Periodically the FMS queries the alarms table to determine the health of all managed topology objects. If this table is especially large these queries become very expensive and cause the server to become unresponsive. Sometimes these alarm queries become so expensive that they do not complete before their next scheduled execution, you can see this in the FMS logs by searching for messages like the one below:
"2010-03-02 15:17:26.654 WARN [QuartzScheduler.Monitor_Worker-2]com.quest.nitro.service.monitor.AbstractMonitor - Alarm Counts Topology Monitor is still active.
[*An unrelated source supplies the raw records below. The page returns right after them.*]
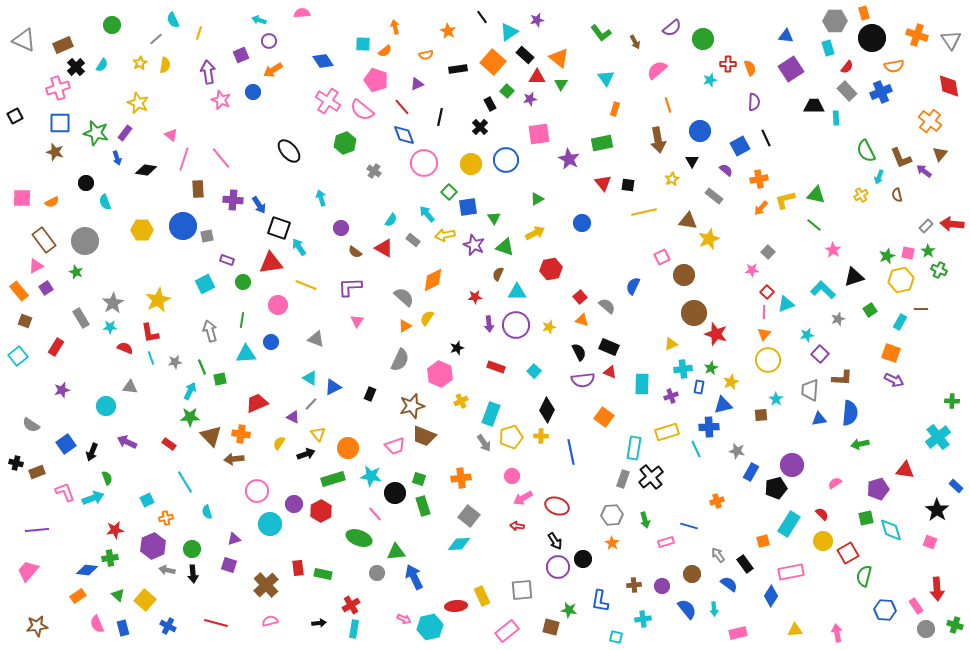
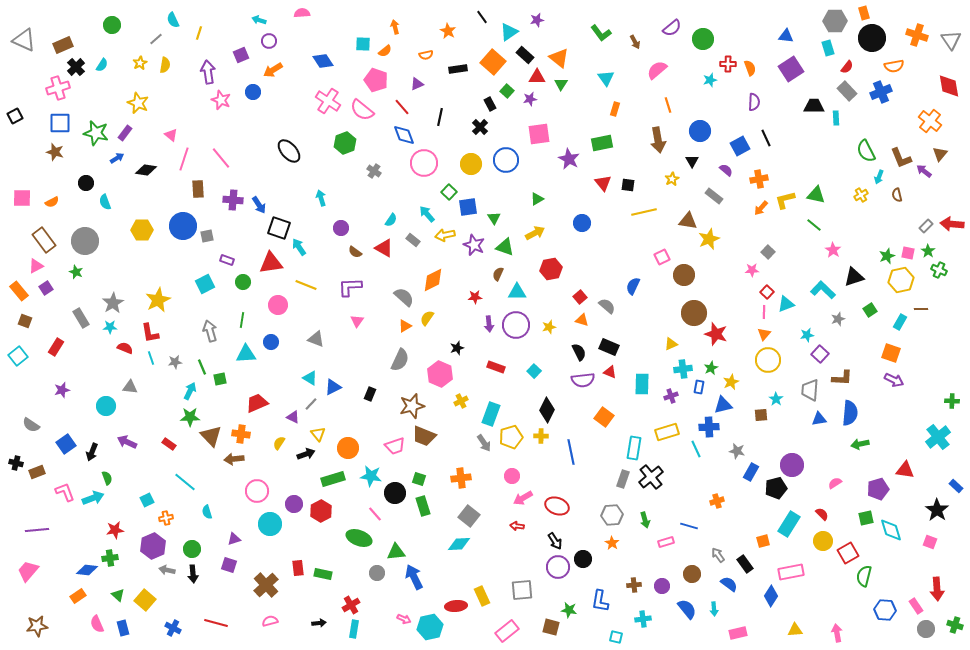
blue arrow at (117, 158): rotated 104 degrees counterclockwise
cyan line at (185, 482): rotated 20 degrees counterclockwise
blue cross at (168, 626): moved 5 px right, 2 px down
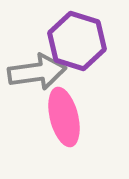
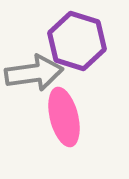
gray arrow: moved 3 px left, 1 px down
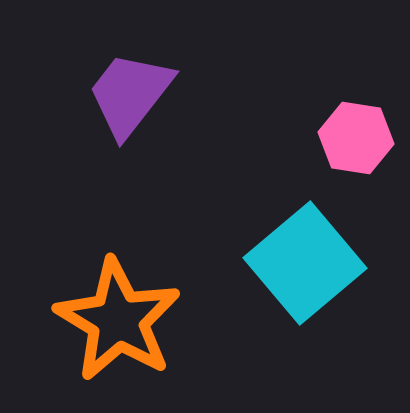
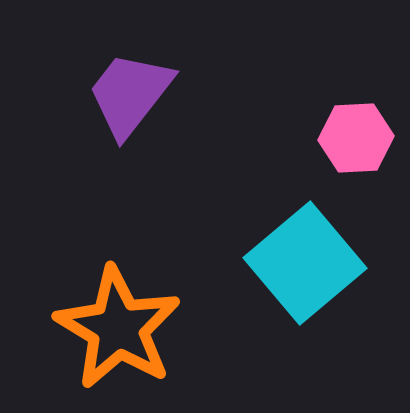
pink hexagon: rotated 12 degrees counterclockwise
orange star: moved 8 px down
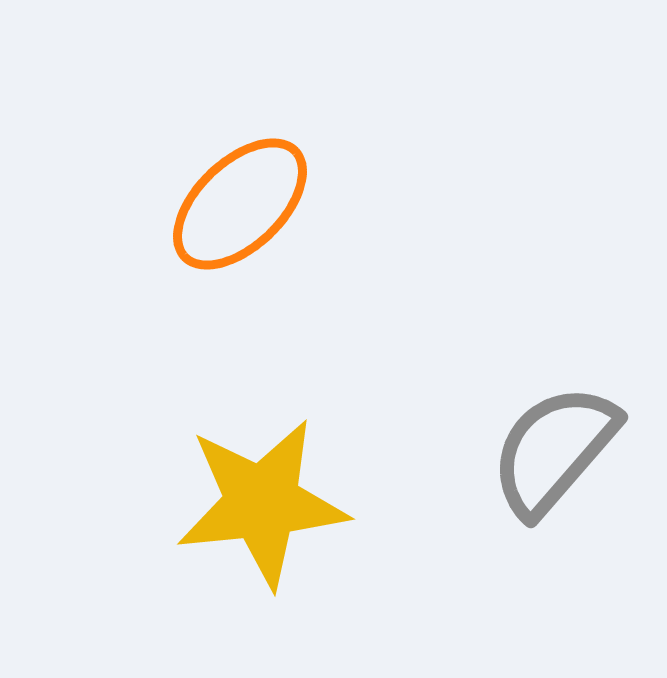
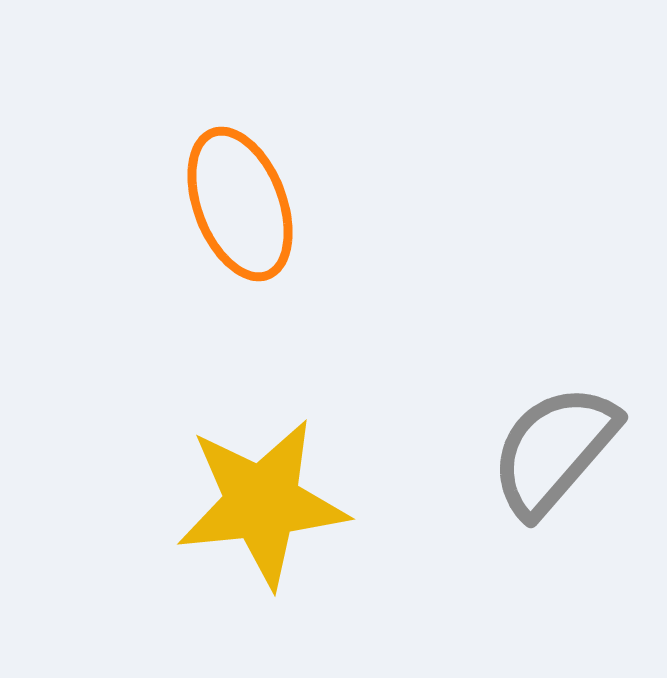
orange ellipse: rotated 67 degrees counterclockwise
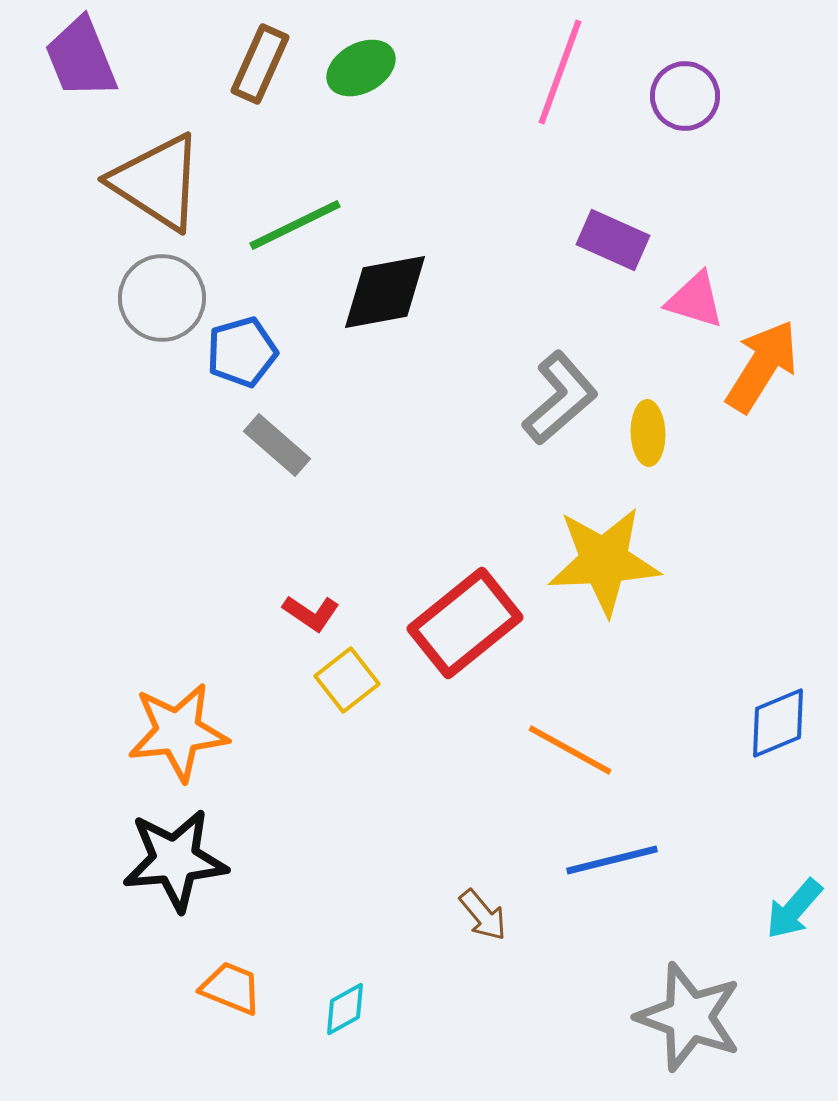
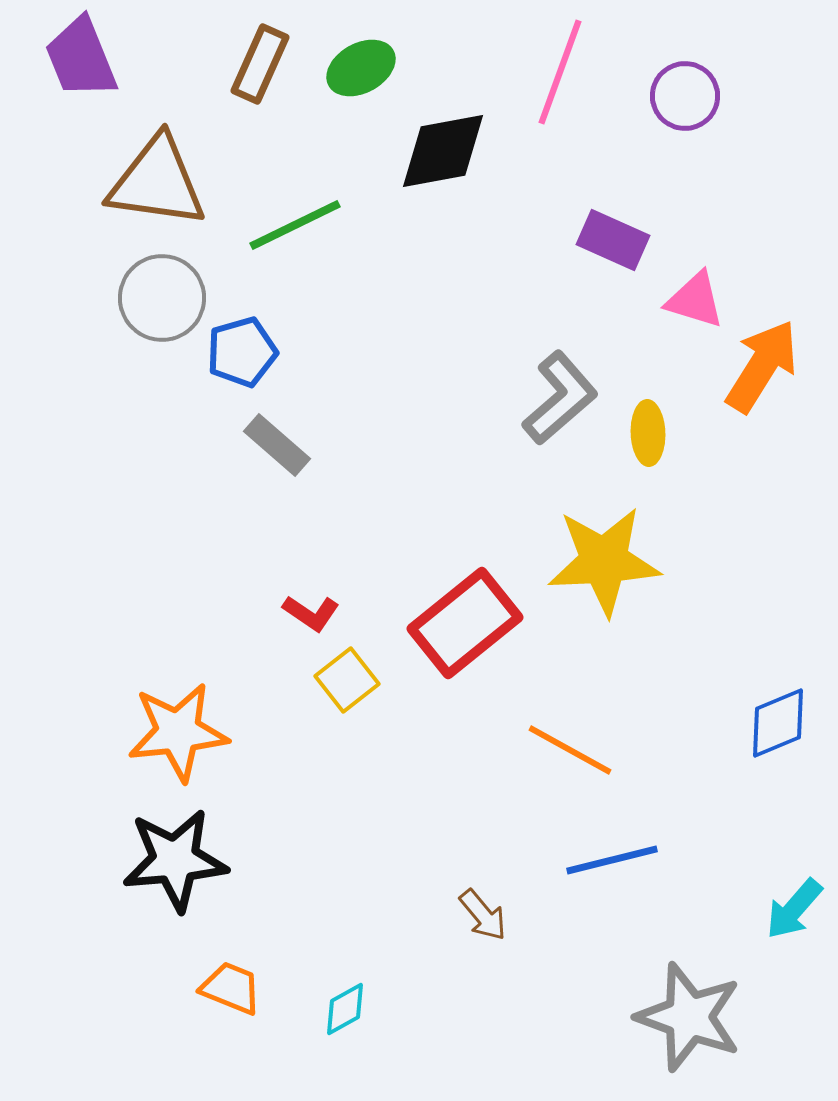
brown triangle: rotated 25 degrees counterclockwise
black diamond: moved 58 px right, 141 px up
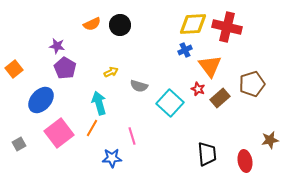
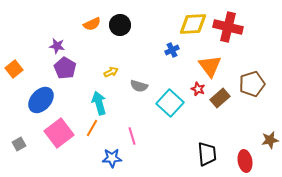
red cross: moved 1 px right
blue cross: moved 13 px left
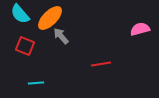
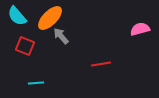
cyan semicircle: moved 3 px left, 2 px down
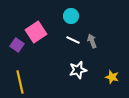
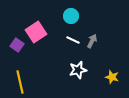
gray arrow: rotated 48 degrees clockwise
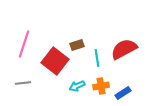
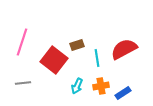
pink line: moved 2 px left, 2 px up
red square: moved 1 px left, 1 px up
cyan arrow: rotated 42 degrees counterclockwise
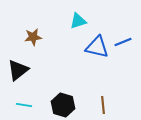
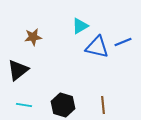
cyan triangle: moved 2 px right, 5 px down; rotated 12 degrees counterclockwise
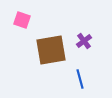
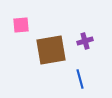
pink square: moved 1 px left, 5 px down; rotated 24 degrees counterclockwise
purple cross: moved 1 px right; rotated 21 degrees clockwise
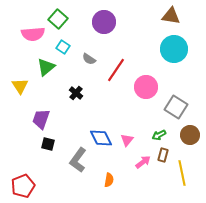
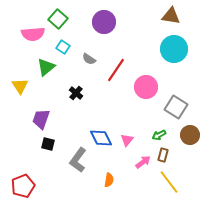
yellow line: moved 13 px left, 9 px down; rotated 25 degrees counterclockwise
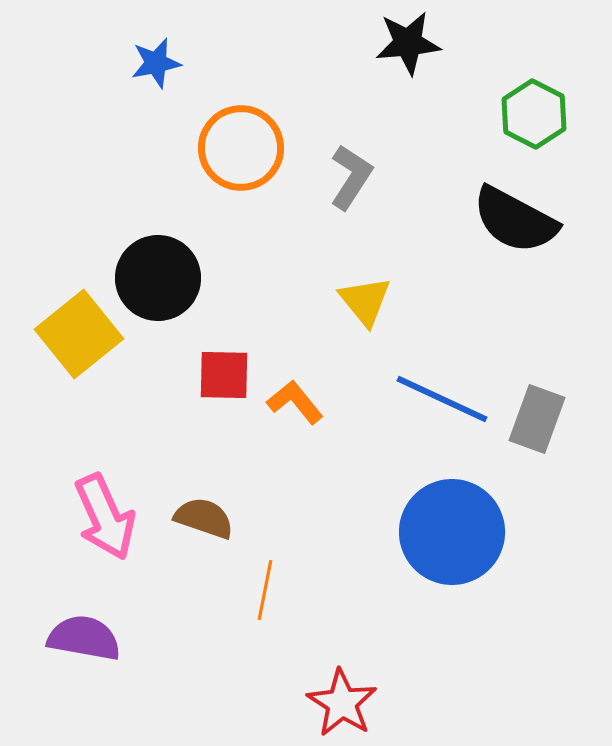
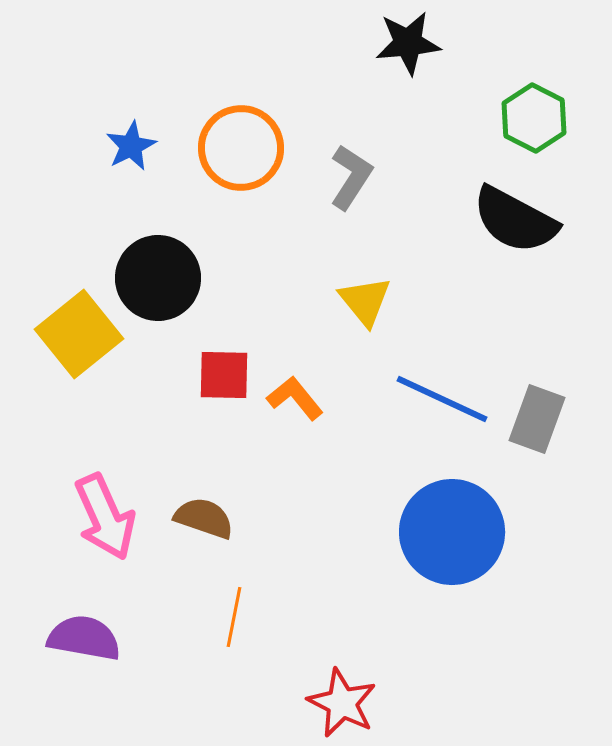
blue star: moved 25 px left, 83 px down; rotated 15 degrees counterclockwise
green hexagon: moved 4 px down
orange L-shape: moved 4 px up
orange line: moved 31 px left, 27 px down
red star: rotated 6 degrees counterclockwise
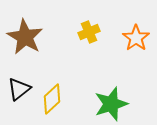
Scheduled execution will be skipped".
"2010-03-02 15:16:26.622 WARN [QuartzScheduler.Monitor_Worker-4] com.quest.nitro.service.monitor.AbstractMonitor - Aggregate Alarms Topology Monitor is still active. Scheduled execution will be skipped".
These messages tell you that the queries that process alarms to determine the health of topology objects are taking so long that their next scheduled executions will be skipped.
To fix this issue, first determine the size of the alarms table by running the following SQL against the repository database: SELECT COUNT(*) FROM Alarm_Alarm
This will return the number of records in the Foglight Alarms table. Generally having >500K records in this table is not a good idea. Unless you have a requirement to Keep alarms indefinitely, it is good practice to purge old alarms from this table when they are no longer required. A simple script like the one below can be used to perform such a task:
long now = System.currentTimeMillis()
Calendar threshold = Calendar.getInstance();
threshold .add(Calendar.DATE, -11)
server.get("AlarmService").purgeAlarms(new Date(0), threshold.getTime());
"done in "+(System.currentTimeMillis() -now)/1000+"s"